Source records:
—————
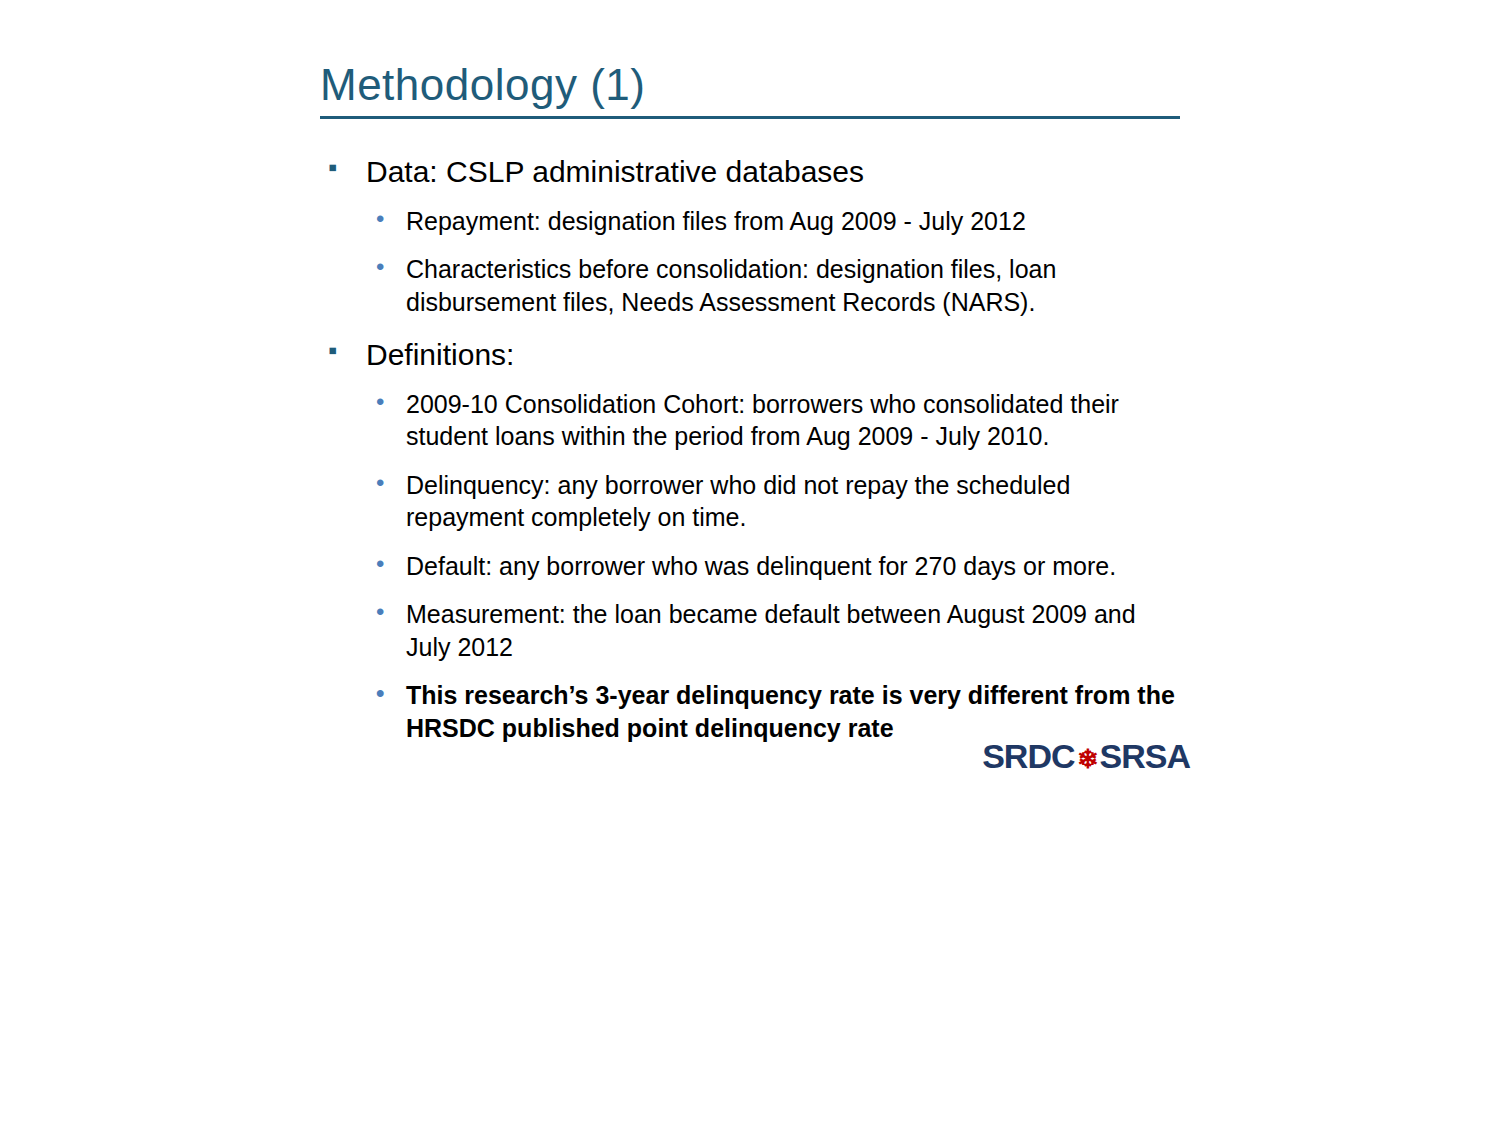Methodology (1)
Data: CSLP administrative databases
Repayment: designation files from Aug 2009 - July 2012
Characteristics before consolidation: designation files, loan disbursement files, Needs Assessment Records (NARS).
Definitions:
2009-10 Consolidation Cohort: borrowers who consolidated their student loans within the period from Aug 2009 - July 2010.
Delinquency: any borrower who did not repay the scheduled repayment completely on time.
Default: any borrower who was delinquent for 270 days or more.
Measurement: the loan became default between August 2009 and July 2012
This research’s 3-year delinquency rate is very different from the HRSDC published point delinquency rate
SRDC❄SRSA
—————
→ Try it
Please copy every line in the entries where "files" appears.

→ Solution for this problem
Repayment: designation files from Aug 2009 - July 2012
Characteristics before consolidation: designation files, loan disbursement files, Needs Assessment Records (NARS).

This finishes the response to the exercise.